We need to talk about Sachin... again
There's yet another Test series around the corner - the cue for yet another round of 'Sachin Tendulkar's swansong' debates.
There's yet another Test series around the corner - the cue for yet another round of 'Sachin Tendulkar's swansong' debates. Jimmy Anderson, in his column for Daily Mail, writes, "... this may be Tendulkar's last Test series ..." 'May be' is right, Jimmy, because that call is the man's alone. No matter that the maybes have accompanied every Test series featuring India since the end of the 2011 World Cup.
It's been a funny ride actually. For a long while, there was another question running side-by-side with the retirement one. Namely, where will Tendulkar score his hundredth international hundred? Will it be at Lord's? The MCG? Not quite. Has to be either Eden Gardens or Wankhede then. After all, in the minds of the Nostradamuses, there was no way Tendulkar could reach his century of centuries at, say, Dhaka. Of course, it would come in a heroic winning cause against top opposition and not, woe betide, Bangladesh. Pity, it didn't work out that way.
So now we're left with just the one question - the biggest in Indian cricket circles: When will Tendulkar retire?
As far as I can tell, the majority fervently believes the decision should be Tendulkar's to make. 'Master', as the Mumbai cricket fraternity calls him, should be allowed to play when and where he wants to, and quit the day he feels he has had his fill. Then there are the bad guys, the ones who speak in favour of the team and not the man they admire. This lot wants Tendulkar to do what is best for the team - play, but when he is asked to, not when he asks to.
For the record, I belong to the second category, but that's not important to this article. In any case, it's the other band that will have its way because neither the BCCI, nor the selectors, look like they intend to have that chat with Tendulkar anytime soon.
The reason Tendulkar's been on my mind a lot recently is somewhat different. I'd like to discuss his recent performances in Tests and whether he is doing a disservice to himself, and his team, by playing on. Is it to round things off with one last big effort? Can't be - there have been enough of those. Then? Who knows? What we do know is that in a period where the Indian Test team has plumbed depressing depths, Tendulkar has averaged 34.64 from eight Tests. His highest score is 94, one of three half-centuries he has scored. Forget England and Australia and the 0-4 washouts (where Tendulkar did all right), against New Zealand at home recently, Tendulkar managed 19, 17 and 27 - memorably losing his stumps on each occasion.

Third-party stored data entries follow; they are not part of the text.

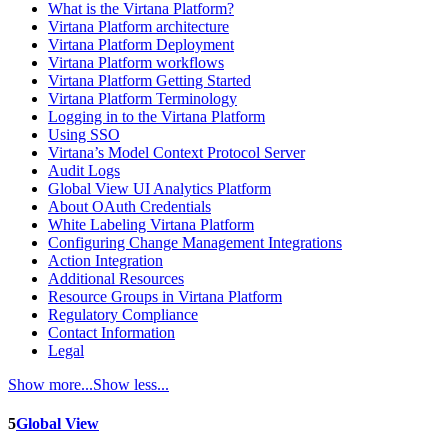
What is the Virtana Platform?
Virtana Platform architecture
Virtana Platform Deployment
Virtana Platform workflows
Virtana Platform Getting Started
Virtana Platform Terminology
Logging in to the Virtana Platform
Using SSO
Virtana’s Model Context Protocol Server
Audit Logs
Global View UI Analytics Platform
About OAuth Credentials
White Labeling Virtana Platform
Configuring Change Management Integrations
Action Integration
Additional Resources
Resource Groups in Virtana Platform
Regulatory Compliance
Contact Information
Legal
Show more...
Show less...
5
Global View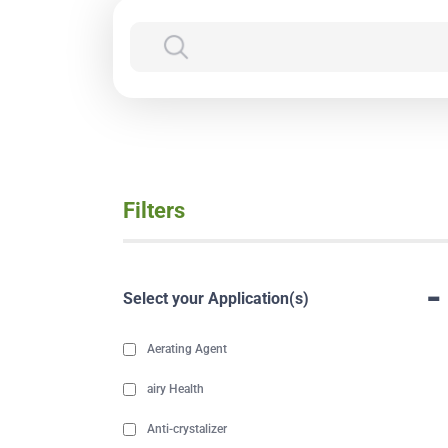
Filters
-
Select your Application(s)
Aerating Agent
airy Health
Anti-crystalizer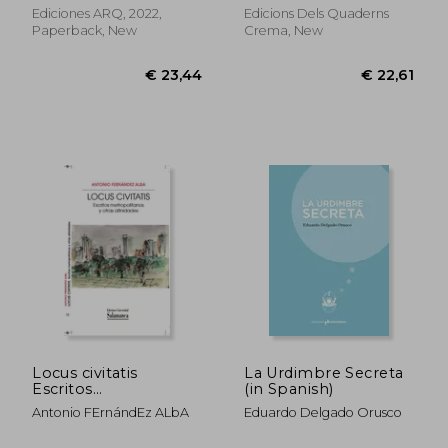
Ediciones ARQ, 2022,
Edicions Dels Quaderns
Paperback, New
Crema, New
€ 18,70
€ 19,
Locus civitatis
La Urdimbre Secreta
Escritos
(in Spanish)
metropolitanos y
Antonio FErnándEz ALbA
Eduardo Delgado Orusco
otras afinidades (in
Spanish)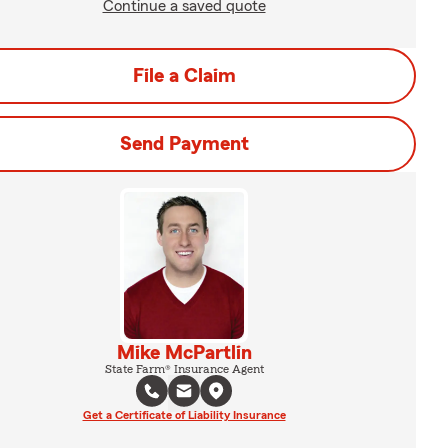
Continue a saved quote
File a Claim
Send Payment
Mike McPartlin
State Farm® Insurance Agent
Get a Certificate of Liability Insurance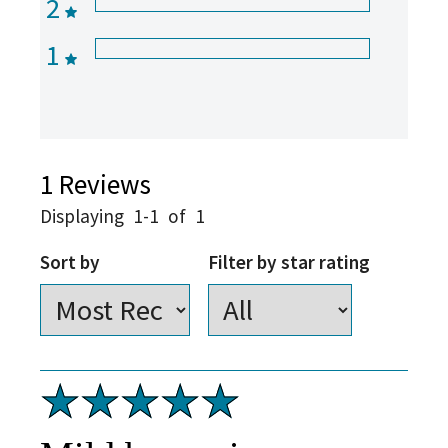
2
1
1
Reviews
Displaying
1-1
of
1
Sort by
Filter by star rating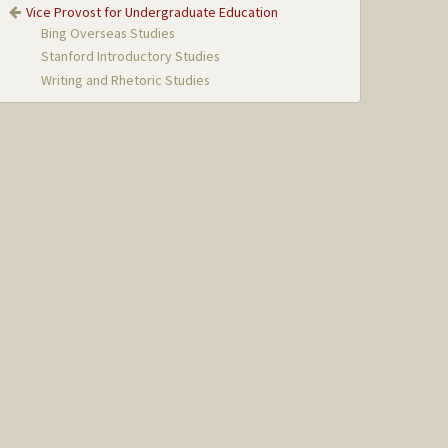
Vice Provost for Undergraduate Education
Bing Overseas Studies
Stanford Introductory Studies
Writing and Rhetoric Studies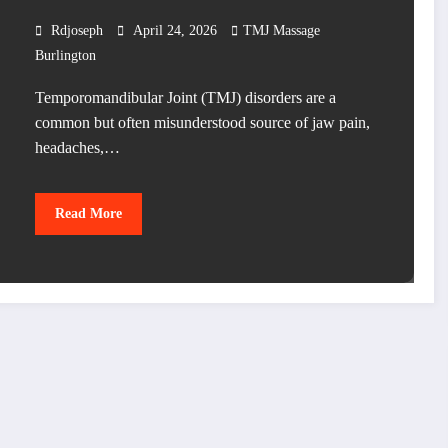
Rdjoseph
April 24, 2026
TMJ Massage
Burlington
Temporomandibular Joint (TMJ) disorders are a
common but often misunderstood source of jaw pain,
headaches,…
Read More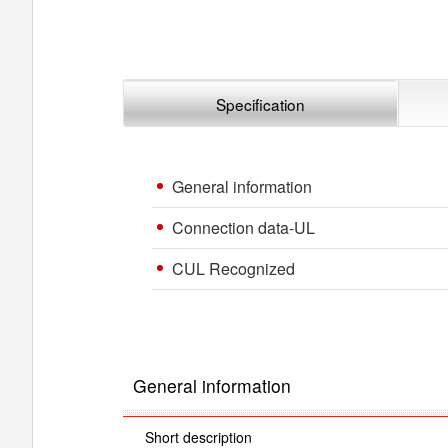
Specification
General information
Connection data-UL
CUL Recognized
General information
Short description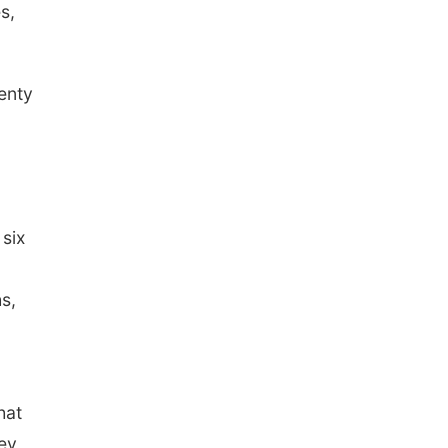
s,
lenty
 six
s,
hat
hey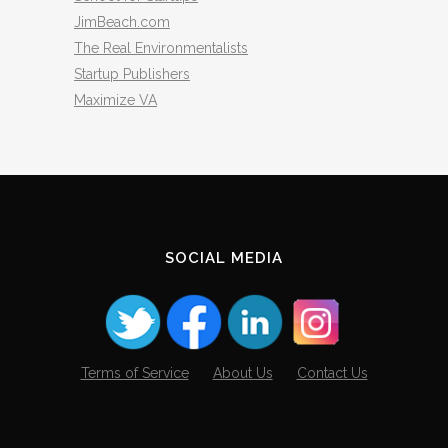
JimBeach.com
The Real Environmentalists
Startup Publishers
Maximize VA
SOCIAL MEDIA
Terms of Service
About Us
Contact Us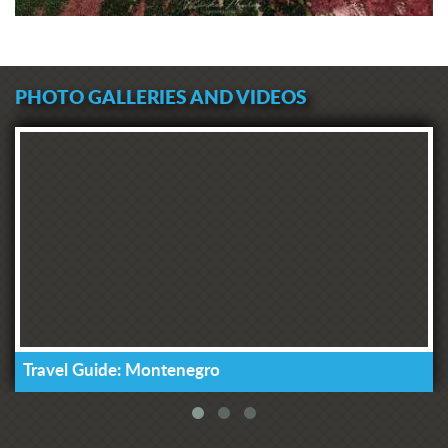
PHOTO GALLERIES AND VIDEOS
Travel Guide: Montenegro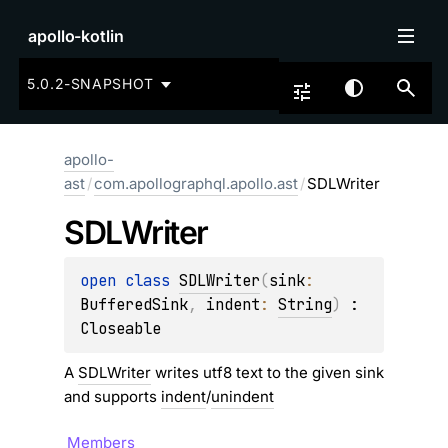
apollo-kotlin
5.0.2-SNAPSHOT
apollo-
ast
/
com.apollographql.apollo.ast
/
SDLWriter
SDLWriter
open 
class 
SDLWriter
(
sink
: 
BufferedSink
, 
indent
: 
String
)
 : 
Closeable
A
SDLWriter
writes utf8 text to the given sink
and supports
indent
/
unindent
Members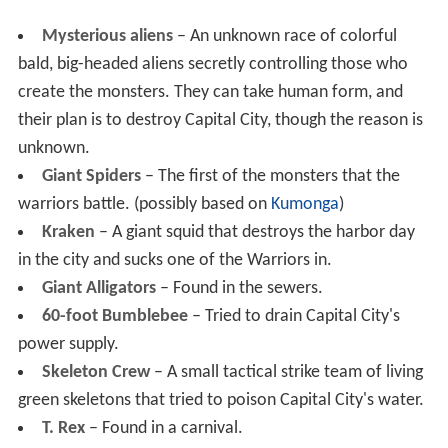
Mysterious aliens
– An unknown race of colorful
bald, big-headed aliens secretly controlling those who
create the monsters. They can take human form, and
their plan is to destroy Capital City, though the reason is
unknown.
Giant Spiders
– The first of the monsters that the
warriors battle. (possibly based on
Kumonga
)
Kraken
– A giant squid that destroys the harbor day
in the city and sucks one of the Warriors in.
Giant Alligators
– Found in the sewers.
60-foot Bumblebee
– Tried to drain Capital City's
power supply.
Skeleton Crew
– A small tactical strike team of living
green skeletons that tried to poison Capital City's water.
T. Rex
– Found in a carnival.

The reactions have ranged from the 'Endulkar' variety to the '...poor by his usually high standards...' I don't know about 'Endulkar', but 19, 17 and 27 are poor by any standards, made worse by the mode of his dismissals.
Has he lost interest? I don't believe that to be the case - his passion for the game is not suspect. So have his reflexes slowed down? Maybe. Playing against Railways in Mumbai's Ranji Trophy opener, Tendulkar proved three things during his 137-run knock. One, that his hunger for runs hasn't subsided. Two, that he can still dominate the bowling. And three, that he is fit. What he hasn't proved yet, though, is whether he can do against Anderson, Bresnan, Broad or Finn and Swann what he could against Krishnakant Upadhyay, Hardik Rathod, Anureet Singh and Murali Kartik. He certainly couldn't against Boult, Bracewell and Southee, and this the English attack is yards ahead of that New Zealand one.
Should he get a few 100s, or even 40s or 60s, guide the newcomers a bit, show the enthusiasm we have come to expect even 22 years into his international career, everything will be fine. In fact, it will be great, because with Rahul Dravid and VVS Laxman gone, at least one experienced hand in the middle-order, especially at No. 4, is a blessing. It will be even better if Tendulkar, an in-form Tendulkar, can hang around for a while longer while the youngsters in the Test team settle down a little.
But what if he fails? Forget his legacy and the harm it might do to his image; can the Indian team afford to have a 40-year-old scoring around 30 in the line-up?
The answer - and I know the risk I am taking by saying this - should be 'no'. But then again, it is likely to be 'yes'. Till the Master takes that big call himself.